Three young nurses Roche worked with are already “living the dream” in Lakeview near Belmont in New South Wales (NSW), reporting back on the great working conditions, training opportunities and better salaries on offer.
Shortage of healthcare workers
Health Workforce Australia, an advisory authority to the Australian government, has predicted a shortfall of more than 110,000 nurses across the country in the next 12 years.
NSW Health is experiencing the biggest current crisis in staffing, with more than 800 nursing and midwifery vacancies currently advertised on its website ( jobs.nsw.gov.au). Nurses with specialist training and experience in intensive care, emergency, obstetrics, midwifery, operating suite and mental health are in particularly high demand, in both city hospitals and rural community-care centres.
According to figures from the Australian Department of Immigration and Citizenship, more than 700 Irish nurses have been sponsored by healthcare employers for 457-visas since 2007, with thousands more employed as permanent Australian residents, or on short-term contracts while travelling on working holiday visas. Ireland ranks fifth in terms of the number of foreign nurses employed by nationality.

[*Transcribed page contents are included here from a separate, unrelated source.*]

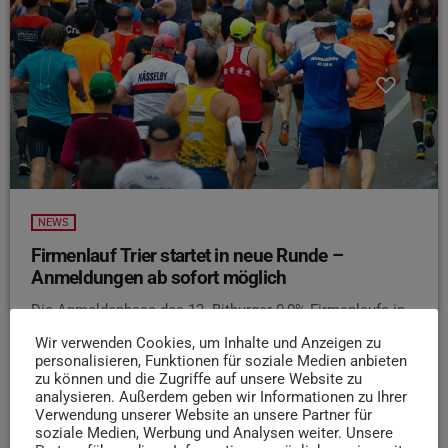
NEWS
Firmenlauf Trier startet in neue Runde –
Anmeldungen ab sofort möglich
Die Anmeldephase des 12. Bitburger 0,0%-Firmenlaufs in
Trier hat begonnen. Wie der Veranstalter mitteilt, findet
Wir verwenden Cookies, um Inhalte und Anzeigen zu
das Event in diesem Jahr am 13. Mai statt. Start ist um
personalisieren, Funktionen für soziale Medien anbieten
19.30 Uhr vor der SWT Arena, die Strecke führt rund 5,3
zu können und die Zugriffe auf unsere Website zu
analysieren. Außerdem geben wir Informationen zu Ihrer
Kilometer durch die Innenstadt. Erwartet werden bis zu
Verwendung unserer Website an unsere Partner für
5.000 Teilnehmende aus Unternehmen, Behörden und
soziale Medien, Werbung und Analysen weiter. Unsere
Verbänden der Region. Neben Teamgeist und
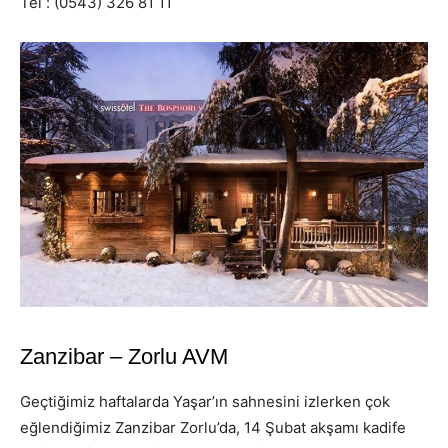
Tel : (0543) 326 81 11
Zanzibar – Zorlu AVM
Geçtiğimiz haftalarda Yaşar’ın sahnesini izlerken çok
eğlendiğimiz Zanzibar Zorlu’da, 14 Şubat akşamı kadife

“They love Irish nurses, because of the high standard of training, and because they are English speaking,” says former senator Margaret Cox, who has been helping to recruit Irish nurses for NSW Health for the past 12 years as managing director of the ICE Group recruitment agency.
“The healthcare systems in the two countries are quite similar, and in addition to that, the personalities of the Irish nurses go down very well with patients and staff. They have a very ‘can-do’ attitude, which is combined with caring and kindness.”
The Irish Nurses and Midwives Organisation claimed last month that up to three quarters of the 1,500 nurses who were recently granted registration in Ireland will be “forced to emigrate” to find permanent employment because of the complete freeze on recruitment in place since July.